Dr. Guyauma Ngoyi Mwamba, centre, representative of the Democratic Republic of Congo on Expanded Program on Immunization, is administered with a vaccine during a vaccination campaign in Mbandaka, Congo Monday, May 21, 2018.

The World Health Organization said 33 people received the first vaccinations on Monday, including a few people in two communities of Mbandaka.

The rVSV-ZEBOV vaccine was created by re-engineering the vesicular stomatitis virus, which mainly affects horses and cattle, to carry a particularly deadly strain of Ebola first identified in the then Zaire (now DRC), and is also the strain that caused the West Africa outbreak.

The WHO said vaccine manufacturer Merck has provided it with 8,640 doses of the vaccine, and an additional 8,000 doses are expected to be available in the coming days.

The vaccine, provided by US company Merck, is still in the test stages, but it was effective toward the end of the Ebola epidemic that killed more than 11,300 people in Guinea, Sierra Leone and Liberia from 2014 to 2016. President Laurent Kabila on Saturday increased Ebola Emergency funds to more than $4 million.

Together with his cabinet, he also approved the provision of free healthcare services in the affected areas and specialised care to survivors and their families.

The International Federation of Red Cross and Red Crescent Societies in Congo warned that the outbreak is far from over.

As the outbreak largely came under control at the end of 2015 in Guinea, CDC researchers found that public education and knowledge surrounding Ebola reached about 92 percent of the population.

14 2014 shows Medecins Sans Frontieres medical staff wearing protective clothing treating the body of an Ebola victim at their facility in Kailahun
AFP 2018 Carl de Souza Three New Ebola Cases Confirmed by Congo Health Ministry as Outbreak Spreads

This is followed by more severe symptoms including internal bleeding and reduced kidney and liver function.

"We want to state emphatically that the report is false and misleading and that there is no such incidence of Ebola in Ghana", the statement signed by Dr Anthony Nsiah-Asare, Director General, GHS said. "I am pleased to say that vaccination is starting as we speak today".

"I am proud of the way the whole organisation has responded to this outbreak, at headquarters, the regional office and the country office", he said.

The DRC has faced nine outbreaks of the haemmorhagic fever since it was discovered along the country's Ebola River in 1976.

The Ebola virus is transmitted to humans from animals and is estimated by the World Health Organization to have a 50-percent fatality rate.

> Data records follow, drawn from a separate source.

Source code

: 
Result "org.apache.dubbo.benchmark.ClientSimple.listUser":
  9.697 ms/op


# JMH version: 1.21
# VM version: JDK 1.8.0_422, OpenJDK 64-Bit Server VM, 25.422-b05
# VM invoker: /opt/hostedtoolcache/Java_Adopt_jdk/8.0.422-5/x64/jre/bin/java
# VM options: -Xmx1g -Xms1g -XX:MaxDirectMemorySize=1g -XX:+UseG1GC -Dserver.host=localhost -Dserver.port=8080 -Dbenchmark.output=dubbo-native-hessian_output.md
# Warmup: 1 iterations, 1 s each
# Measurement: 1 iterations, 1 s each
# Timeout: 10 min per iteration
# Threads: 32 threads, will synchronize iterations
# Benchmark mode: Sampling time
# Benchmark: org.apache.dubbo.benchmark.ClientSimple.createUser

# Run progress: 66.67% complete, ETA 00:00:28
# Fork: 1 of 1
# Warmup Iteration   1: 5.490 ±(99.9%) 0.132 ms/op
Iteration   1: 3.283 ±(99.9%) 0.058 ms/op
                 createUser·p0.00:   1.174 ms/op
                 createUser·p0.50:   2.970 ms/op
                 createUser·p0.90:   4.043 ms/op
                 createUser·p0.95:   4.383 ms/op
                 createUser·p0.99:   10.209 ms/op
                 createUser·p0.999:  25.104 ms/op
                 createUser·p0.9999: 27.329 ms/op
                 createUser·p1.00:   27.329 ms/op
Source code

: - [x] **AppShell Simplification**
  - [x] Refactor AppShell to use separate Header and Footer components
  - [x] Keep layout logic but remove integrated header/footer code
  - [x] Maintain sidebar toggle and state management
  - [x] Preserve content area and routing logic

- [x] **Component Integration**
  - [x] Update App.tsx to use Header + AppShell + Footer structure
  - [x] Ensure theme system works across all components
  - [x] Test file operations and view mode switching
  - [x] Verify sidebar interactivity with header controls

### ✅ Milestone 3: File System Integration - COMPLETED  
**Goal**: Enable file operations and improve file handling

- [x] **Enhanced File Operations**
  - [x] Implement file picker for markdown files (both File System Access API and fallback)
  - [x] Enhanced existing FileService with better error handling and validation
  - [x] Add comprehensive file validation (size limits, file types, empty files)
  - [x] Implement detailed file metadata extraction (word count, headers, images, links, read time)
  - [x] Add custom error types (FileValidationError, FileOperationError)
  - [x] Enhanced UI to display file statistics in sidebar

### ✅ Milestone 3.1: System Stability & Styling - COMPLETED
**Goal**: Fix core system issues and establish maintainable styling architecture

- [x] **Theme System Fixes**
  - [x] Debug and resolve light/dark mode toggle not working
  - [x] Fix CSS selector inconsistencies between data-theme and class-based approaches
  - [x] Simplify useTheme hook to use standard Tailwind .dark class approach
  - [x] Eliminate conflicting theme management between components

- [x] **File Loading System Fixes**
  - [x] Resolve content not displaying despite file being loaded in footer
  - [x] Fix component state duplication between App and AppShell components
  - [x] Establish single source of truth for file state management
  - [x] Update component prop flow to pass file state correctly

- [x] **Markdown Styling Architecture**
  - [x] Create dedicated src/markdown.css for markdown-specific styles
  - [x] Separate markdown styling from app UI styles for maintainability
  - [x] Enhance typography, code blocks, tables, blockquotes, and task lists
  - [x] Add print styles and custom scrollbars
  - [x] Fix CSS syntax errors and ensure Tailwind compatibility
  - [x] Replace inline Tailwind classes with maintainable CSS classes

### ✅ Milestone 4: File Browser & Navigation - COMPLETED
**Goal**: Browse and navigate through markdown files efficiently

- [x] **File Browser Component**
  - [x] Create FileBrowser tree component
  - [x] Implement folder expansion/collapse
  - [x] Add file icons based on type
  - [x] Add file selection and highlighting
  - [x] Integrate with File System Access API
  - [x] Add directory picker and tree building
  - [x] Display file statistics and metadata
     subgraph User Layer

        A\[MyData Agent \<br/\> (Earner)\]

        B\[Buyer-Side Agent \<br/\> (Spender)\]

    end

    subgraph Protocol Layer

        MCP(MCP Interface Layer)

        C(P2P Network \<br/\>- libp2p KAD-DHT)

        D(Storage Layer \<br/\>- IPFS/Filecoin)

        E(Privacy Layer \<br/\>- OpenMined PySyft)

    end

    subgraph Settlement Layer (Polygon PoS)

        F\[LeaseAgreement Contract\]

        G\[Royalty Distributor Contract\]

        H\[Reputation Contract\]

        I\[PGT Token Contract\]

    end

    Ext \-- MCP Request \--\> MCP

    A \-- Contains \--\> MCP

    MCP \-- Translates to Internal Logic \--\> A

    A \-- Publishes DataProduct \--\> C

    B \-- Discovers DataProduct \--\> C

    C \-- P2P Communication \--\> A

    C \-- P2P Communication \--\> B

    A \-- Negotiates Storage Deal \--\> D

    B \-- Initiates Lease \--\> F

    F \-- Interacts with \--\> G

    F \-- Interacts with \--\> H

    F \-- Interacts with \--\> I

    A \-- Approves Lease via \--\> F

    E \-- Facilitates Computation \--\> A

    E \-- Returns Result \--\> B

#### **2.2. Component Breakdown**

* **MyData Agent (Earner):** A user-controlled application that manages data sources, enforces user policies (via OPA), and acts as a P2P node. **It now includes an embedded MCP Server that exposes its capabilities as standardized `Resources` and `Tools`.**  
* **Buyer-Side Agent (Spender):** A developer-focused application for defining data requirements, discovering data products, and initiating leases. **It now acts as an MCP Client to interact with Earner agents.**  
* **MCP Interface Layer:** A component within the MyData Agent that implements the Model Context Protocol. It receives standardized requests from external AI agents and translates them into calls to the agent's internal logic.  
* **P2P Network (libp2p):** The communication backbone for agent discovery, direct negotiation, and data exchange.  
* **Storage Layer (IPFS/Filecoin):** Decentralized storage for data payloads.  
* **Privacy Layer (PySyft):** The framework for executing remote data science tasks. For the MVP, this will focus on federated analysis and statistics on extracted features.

It is spread via contact with the bodily fluids of those infected.

The city of around 1.2 million people lies on the Congo River, where it is a transport hub to Brazzaville and Kinshasa downstream and to Bangui, upstream.

Yet a "substantial percentage of participants harbored misconceptions" about transmission and treatments, the authors wrote in their report, with half of respondents believing Ebola is transmitted by mosquitoes or through the air.